I would have to go to Christine Cutler’s alone. It wasn’t a place you took just anyone.

“I don’t particularly like old people,” I managed to carry on the conversation. “They meddle with your life.”

“Not Billie Kay,” he said. “She isn’t a meddler.”

“Oh, la-di-da,” I said. “I gather you mean Billie Kay Case of Hollywood fame and fortune.”

“How did you know?” he said.

“The movie star I’m spending Christmas Eve with told me,” I said.

“But Billie Kay Case is who I mean,” Adam said.

“We must all get together and drop names,” I said.

“Honestly, Brenda Belle, she really is coming to see me.”

“I’ll roll out the carpet down Central Avenue,” I said. “Do bring her into Corps for a Manhattan with an olive in it.”

“You don’t put olives in Manhattans,” he said. “Olives go in Martinis.”

“Keep your mouth shut about my upper lip,” I said as we came to the end of the hall. “Don’t spread it around.”

“You can trust me,” he said. “Have you told anyone I was expelled?”

“No.”

“Brenda Belle, I don’t know why I confide in you, but I do. I’d appreciate it if you’d keep it quiet about Billie Kay coming to Storm. She doesn’t like a lot of bother now that she’s getting older.”

“Knock it off,” I said.

“I mean it.”

“A joke’s a joke,” I said, “but an all-day running joke is a bore. I can’t be ‘on’ all the time. You’d better know that about me right now. Very few female comediennes have happy lives.”

“Brenda Belle, listen to me,” he said. “Billie Kay is really coming here. Please believe that.”

“You may wear expensive clothes,” I said, looking at his clothes and not seeing any difference from other people’s clothes, “but you have big problems. You not only cheat, you lie.”

I saw the look of disappointment on his face. “All of those things,” he said, and then he walked away from me.
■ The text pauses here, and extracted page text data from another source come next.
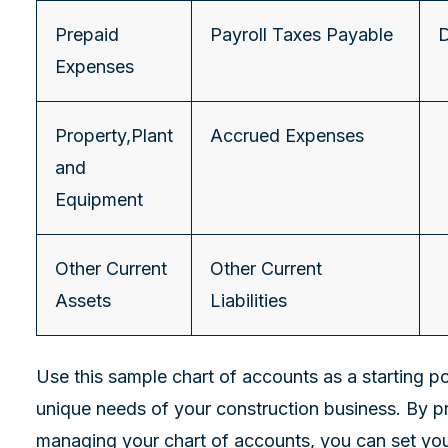
Prepaid
Payroll Taxes Payable
D
Expenses
Property,Plant
Accrued Expenses
and
Equipment
Other Current
Other Current
Assets
Liabilities
Use this sample chart of accounts as a starting poi
unique needs of your construction business. By p
managing your chart of accounts, you can set you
That was fine as far as I was concerned. I had enough not going for me, without having a sickie tailing me around. It was funny, because I’d really liked him up until that conversation. But after that conversation, I thought, No wonder he’s interested in me—he’s slightly crazy. Whacked out. He’d probably been expelled from that school because of trouble with his head, I decided.

What I was looking for at that point in my life was normal companionship, not a misfit. I wanted someone who fit, so I’d feel I fit, too.

After struggling all through Algebra with problems in polynomial multiplication, I bumped into Christine Cutler in the hall.

“Did you ask him?” she said.

“Yes,” I said, “but he said he didn’t want to come, because it’d just be a lot of people mouthing other people’s opinions, which bores him. I’ll be there, though . . . around eight-on-the-dot.”

That night before supper, Christine Cutler called to say that she simply had to cut her party list down, that she was only having very close friends.

“You understand, don’t you, Brenda Belle?”

“Absolutely,” I said, “I understand.”

I had the dream again, that night, about Omaha-ha-ha-ha-ha-ha.